The Mediterranean city-state of Monaco had a tolerant attitude toward foreign businesspeople. Feeney established Tourists International’s new office on Rue Suffren Reymond, a quiet street of old residential houses with red-tiled roofs, and put Lee Sterling in charge. As in Lichtenstein, they had no work permits. To avoid bringing attention to themselves, they needed a local fixer, someone who could work the system, get them out of trouble when necessary, and identify French suppliers.
They found one by accident. “One day I hear someone yelling, and I come out and there is this young, fairly big guy,” said Sterling. “It turns out we were blocking his truck. Several days later the same happens. He speaks English and seems sharp so I say, ‘Why don’t you come and work for us?’” The truck driver, Jean Gentzbourger, a French veteran of the Algerian War, was delivering wood to building sites for 600 francs a month. Sterling offered him 800 to work for Tourists International. Gentzbourger went to his boss and said he was leaving. “I’ll give you 200 francs more,” his boss said. Gentzbourger replied, “Too late.”
The Frenchman quickly established that the American salesmen coming in and out of the Tourists International office were all illegal. “You’ve got to get permission to work here or you will all be in trouble,” the Frenchman told Sterling. “You are the only legal person so you will be our representative,” Sterling told him. Gentzbourger became the gérant—the legal responsible person—for the office. Part of his job was to get the sales guys out of trouble if they came to the attention of
the Monaco police. Once, a salesman arrived on his moped from Genoa covered with mud, and the police picked him up. Gentzbourger went to vouch for him.
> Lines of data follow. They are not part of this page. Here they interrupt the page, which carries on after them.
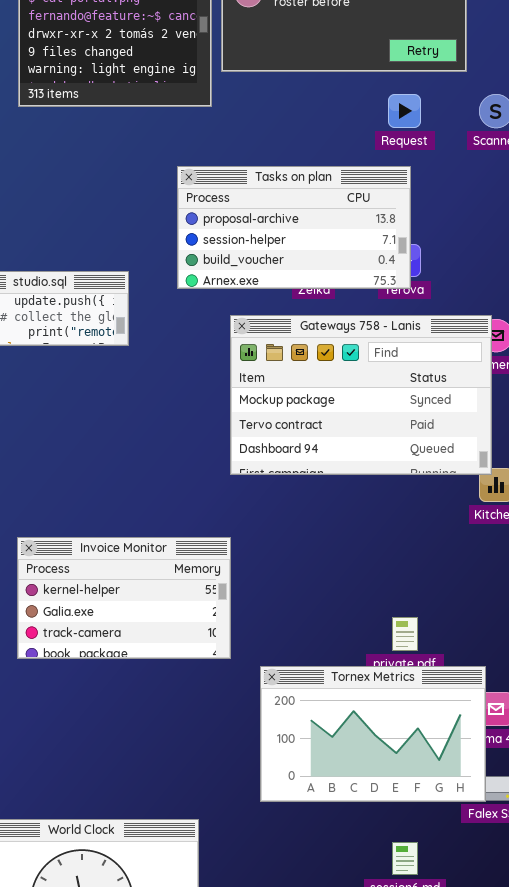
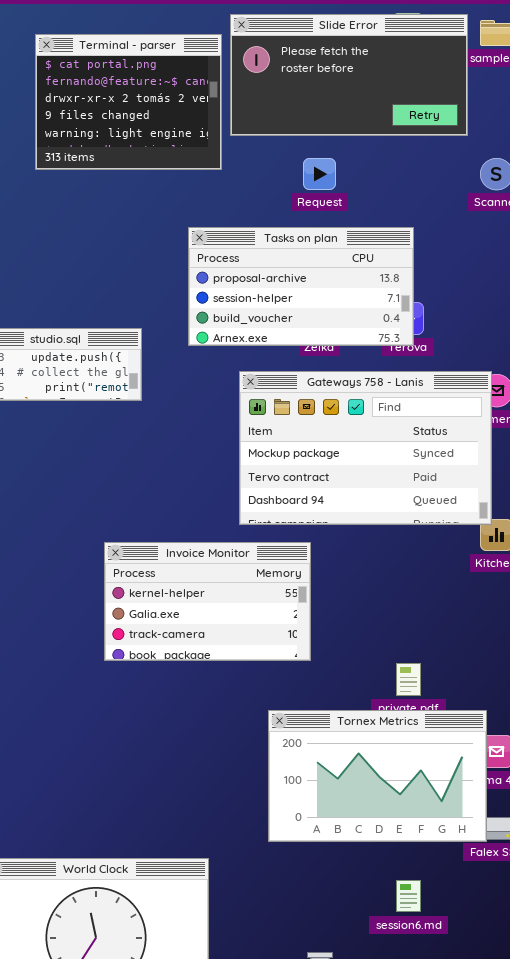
Request: [388,94,421,128] -> [303,158,336,190], moved
Invoice Monitor: [17,537,231,659] -> [104,542,311,661], moved

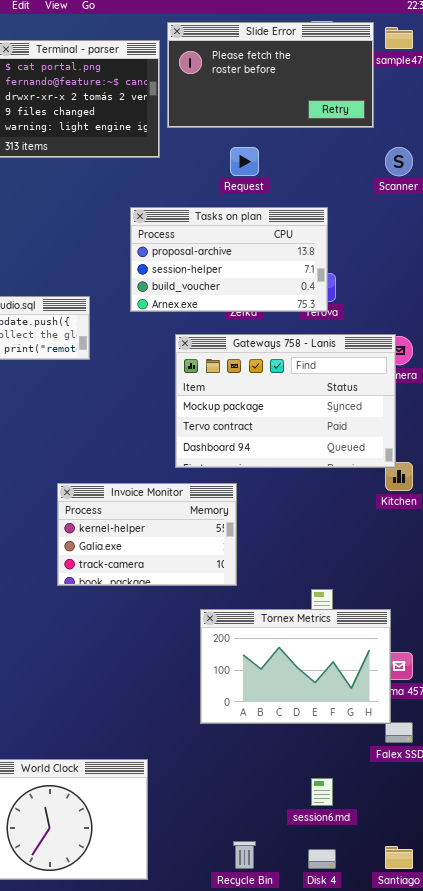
Tornex Metrics: [268,710,487,842] -> [200,609,391,724], moved

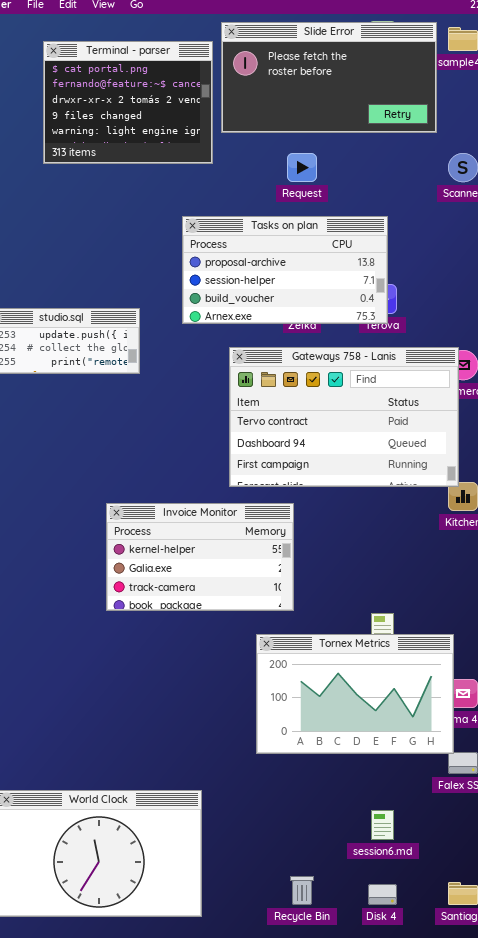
Gateways 758 - Lanis: [175,334,396,468] -> [229,347,459,487], scrolled down 1 row

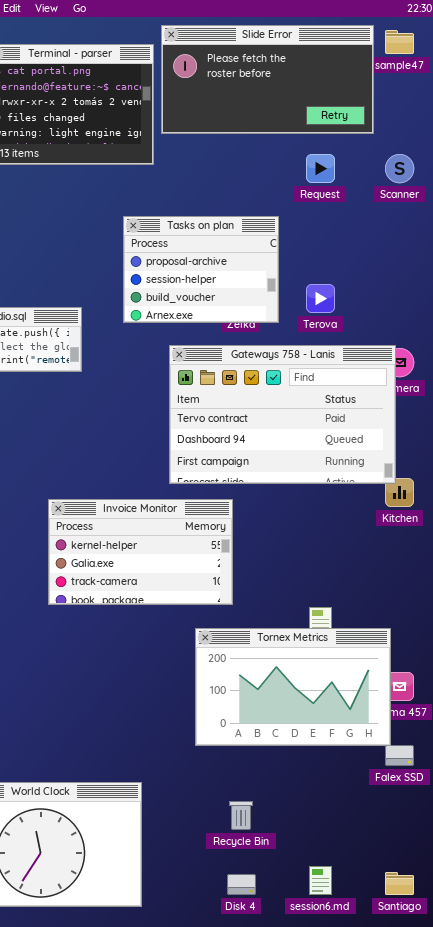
Request: [287,153,317,182] -> [306,154,335,183], moved
Tasks on plan: [182,216,388,324] -> [123,216,279,323], resized
session6.md: [371,810,394,840] -> [309,866,332,895], moved
Recycle Bin: [290,876,314,905] -> [229,801,253,830], moved
Disk 4: [368,884,397,905] -> [227,874,256,895], moved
His military connections got the man released. “That was the way the business was run in those days,” he recalled in the villa overlooking Cannes, where he now lives.
Feeney occasionally came and went, always walking fast, even when lugging heavy suitcases filled with brochures for the fleet. He was forever thinking up new ideas. His next venture was to open a shop in Paris at 12 Rue de la Paix with a novel approach: American tourists, many of whom were doing four countries in four days, could do one-stop shopping at the store and order such items as a cashmere sweater from Scotland, a beaded bag from Austria, Waterford crystal from Ireland, and a leather wallet from Italy and have them all shipped from the country of origin to the customer’s American home as an unaccompanied gift item. There was no need for an inventory, just samples of the merchandise. The shop employed glamorous sales girls to take orders in the lobbies of five big tourist hotels around Paris. Feeney sent Gentzbourger to run the Paris shop. The French fixer said he felt like a pimp when the young women arrived every evening with purses full of cash from the orders. Feeney would drop by when in town. “He would come for a couple of days, and have lunch at La Quesh,” he recalled. “We would sit at the bar. He used to order the plat du jour and when it arrived, it was hoofed down, and we would go. I learned to eat fast. He was always talking, talking, his mind was like Speedy Gonzales, always racing.”